Reckless – Chapter 8: The Emergence Of Lending Markets

Chapter 8 of the book Reckless: The Story Of Cryptocurrency Interest Rates is published below. The full book is available on Amazon. The book was written before the bankruptcy of FTX and therefore does not include coverage of this event. However, the book does provide useful commentary in the run up to the failure of FTX, which provides context for the eventual calamity.


The first significant Bitcoin lending markets emerged on a cryptocurrency exchange called Bitfinex. The exchange was founded in 2013 and the lending markets reached a significant level by early 2014. Unlike many of the other cryptocurrency trading platforms, Bitfinex was run by people with Wall Street experience. Chief Strategy Officer Phil Potter, one of the most influential people in the company, had worked for Morgan Stanley and Bear Stearns in the 1990s before moving into FinTech. In contrast, the people at other cryptocurrency exchanges typically only had experience in startups or technology companies. The other major cryptocurrency exchanges which launched before Bitfinex, such as MtGox, Coinbase, Bitstamp and Kraken, only really had spot markets, Bitfinex was the real pioneer in creating lending markets.

The lending markets here were not because there was demand for Bitcoin loans, from people who wanted to withdraw Bitcoin from the Bitfinex platform to invest Bitcoin in the economy. This was absolutely not the case. The demand for loans was because Bitfinex clients wanted to speculate on cryptocurrency prices with leverage. These traders could post collateral in the form of US Dollars, Bitcoin or Ethereum and use this balance to borrow funds in a lending market on the platform. This was a peer-to-peer lending market, where traders could lend and borrow against each other, using an aggregated open order book with central clearing and settlement. These were market driven interest rates. 

An example of this lending activity would be a trader posting Bitcoin collateral to borrow US Dollars and then using those funds to acquire more Bitcoin, increasing one’s exposure to Bitcoin. With many traders wanting to speculate on appreciating cryptocurrency prices, this activity became exceptionally popular. At the same time traders could earn healthy returns lending out US Dollars to these speculators. These highly innovative and transformational features benefited Bitfinex, which soon became one of the most important companies in the cryptocurrency ecosystem. Certainly the most important company with respect to price formation. Bitfinex’s Bitcoin vs US Dollar pair was the most liquid instrument in the cryptocurrency space from around mid-2014 all the way until the end of 2017, with around a 40% market share.

**DATA**
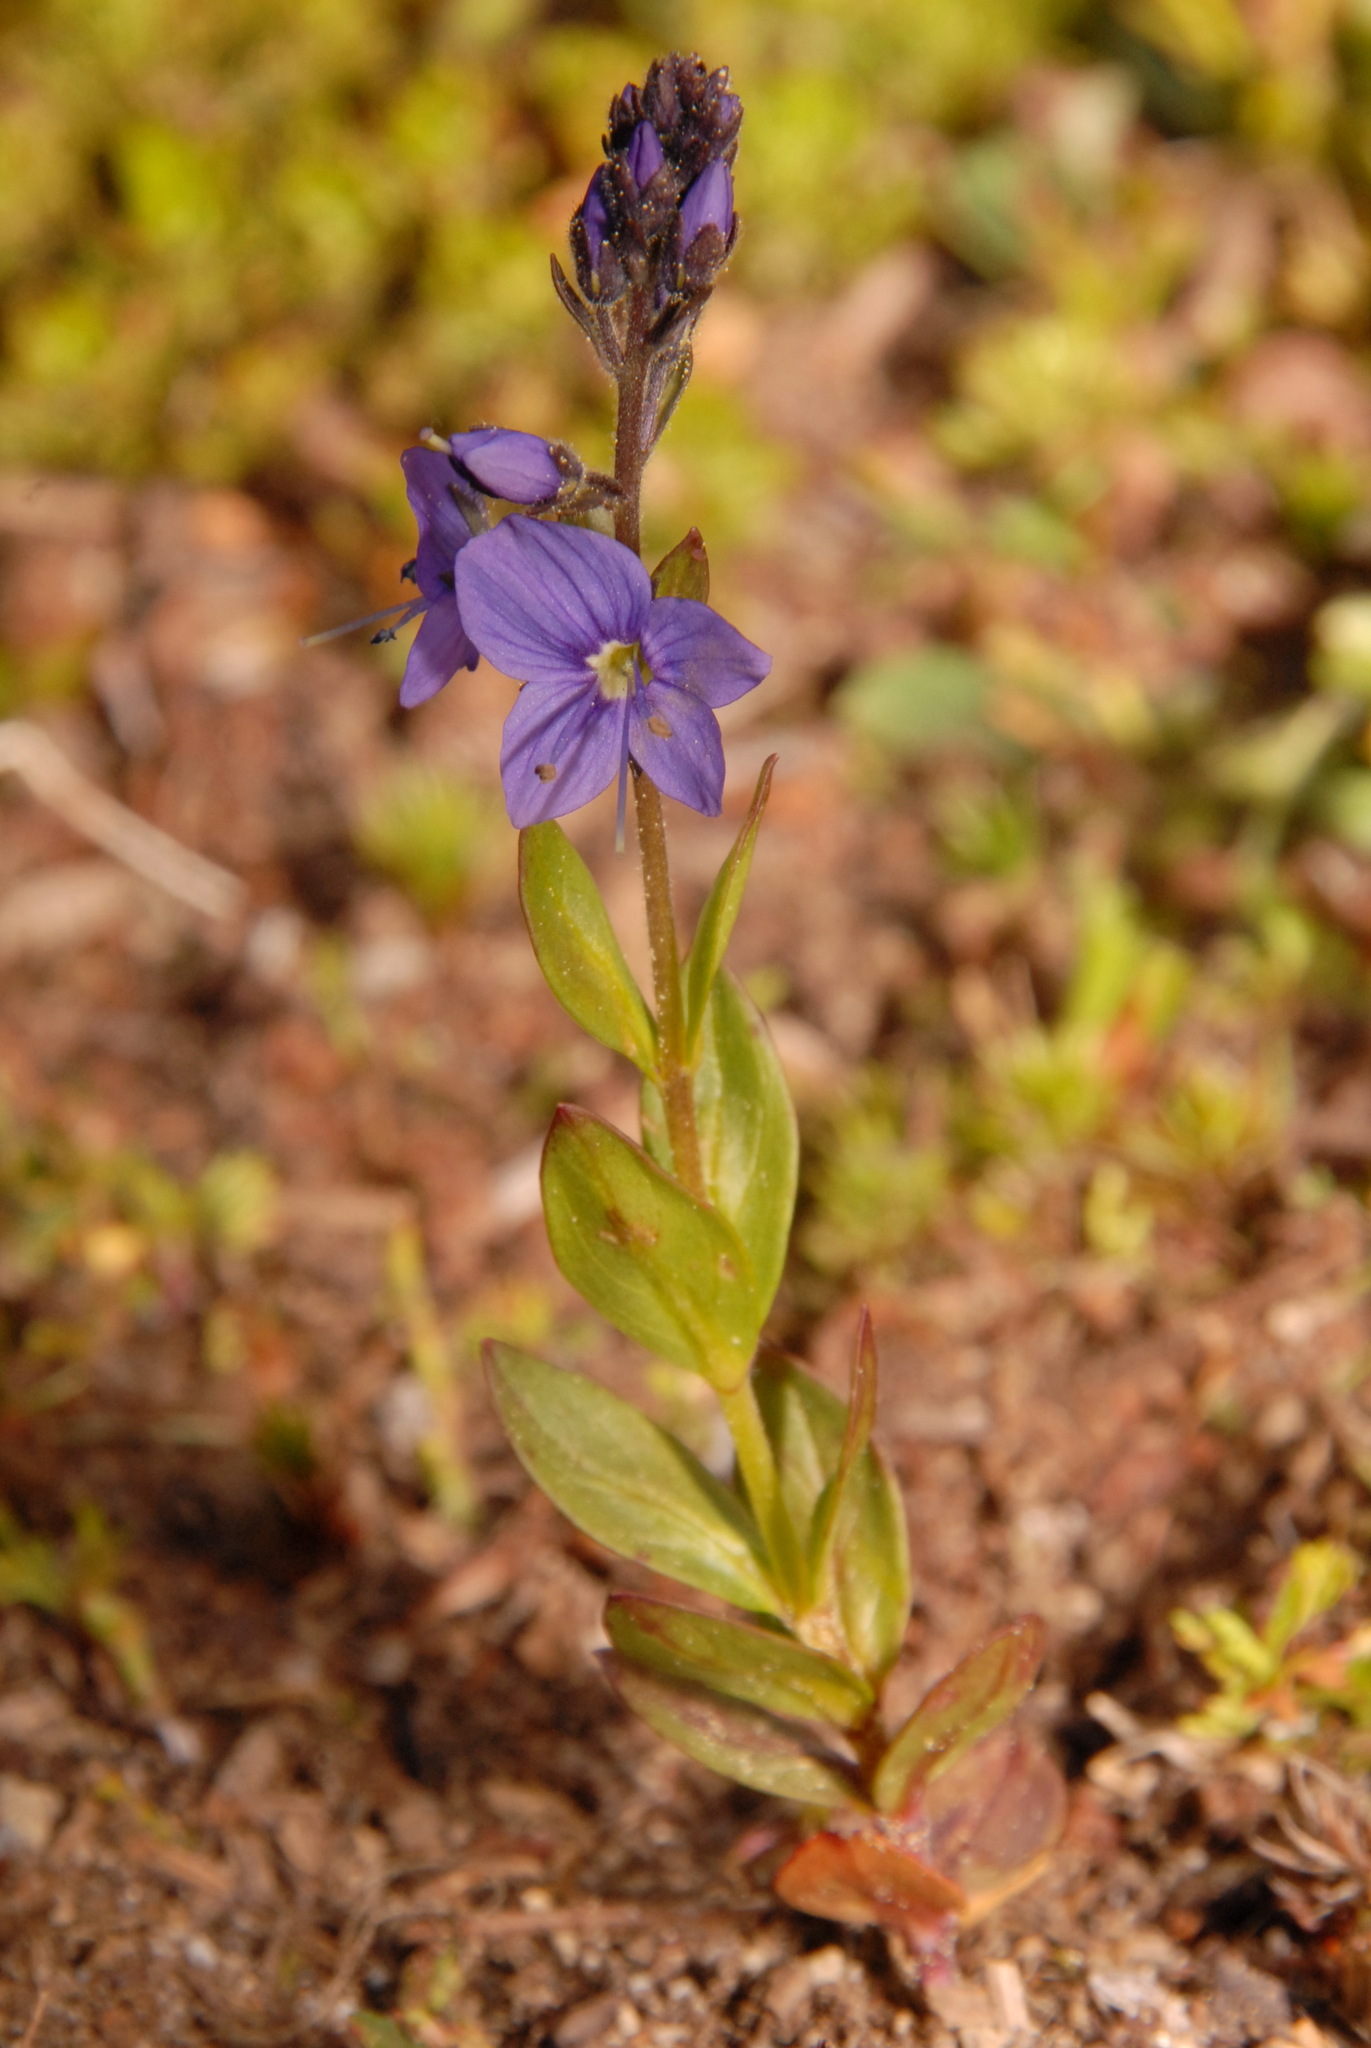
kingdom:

**YOUR GOAL**
Pick up the chapter on the early Bitcoin lending markets at Bitfinex and carry it on from its last sentence.

**EXPECTED ANSWER**
The features Bitfinex offered may not seem especially interesting, as many traditional brokers, such as Interactive Brokers, already provided these features in traditional markets. However, it is important to appreciate that cryptocurrency prices can be exceptionally volatile. At the same time cryptocurrency markets were open 24 hours a day, 7 days a week, 365 days a year. Very different to traditional markets with set trading hours, weekends and bank holidays. Bitfinex also had to contend with the fact that chasing customers for bad debt in the cryptocurrency space was not something that was done. Bitfinex also had to deal with other complications, for instance certain traders would borrow all the US Dollars on offer, not to trade with, but to lend out again at a higher interest rate. Bitfinex therefore had to implement extra special charges on borrowers who did not use the funds to trade within 24 hours, to deter this behaviour. Therefore, ensuring the lending markets were up and running all the time, without a major failure, was a significant technical challenge.

In some periods the annualised interest rate one could earn by lending US Dollars on Bitfinex reached as high as 700%. This was picked up by media entities such as Bloomberg and these high rates played a key role in enticing new people and new money into the space. These rates were especially attractive in an environment where interest rates in the real economy were pathetically low.

The 29-year-old Beijing-based programmer had $440,000 on deposit at the Hong Kong bitcoin exchange Bitfinex until last week and, on good days, would wake up to find a couple thousand more dollars in his account than when he went to sleep. The earnings came from lending his dollars to traders who wanted to leverage their bets. The exchange allowed lenders like Tian to set their own rates, and he says margin traders paid as much as 700 percent [annualised] interest to borrow dollars. At times, he earned as much in one day as holders of U.S. Treasuries earn in a decade. Margin traders paid as much as 700 percent [annualised] interest to borrow dollars

It should be noted that 700% was very much the exception, not the norm. Rates did spike to 700% for a few hours, however in most periods the US Dollar lending rate was in the 20% to 60% range. Although as the following chart shows, rates were extremely unstable. It should be noted that the following chart smooths out volatility, by using daily averages. If hourly data is used, the interest rates on Bitfinex look even more volatile.

In contrast to US Dollar rates, the Bitcoin lending rates were much lower, at around 10%. However, they were still volatile with the rate often spiking up to around 150%. Demand to borrow US Dollars to increase exposure to Bitcoin was high, in contrast there was not much demand to borrow Bitcoin. This characteristic of the markets continued into 2022. The main reason to borrow Bitcoin was when traders wanted to short Bitcoin. Bitfinex was one of the only places traders could short Bitcoin at the time.

Bitfinex US Dollar Lending Rates (Daily averages)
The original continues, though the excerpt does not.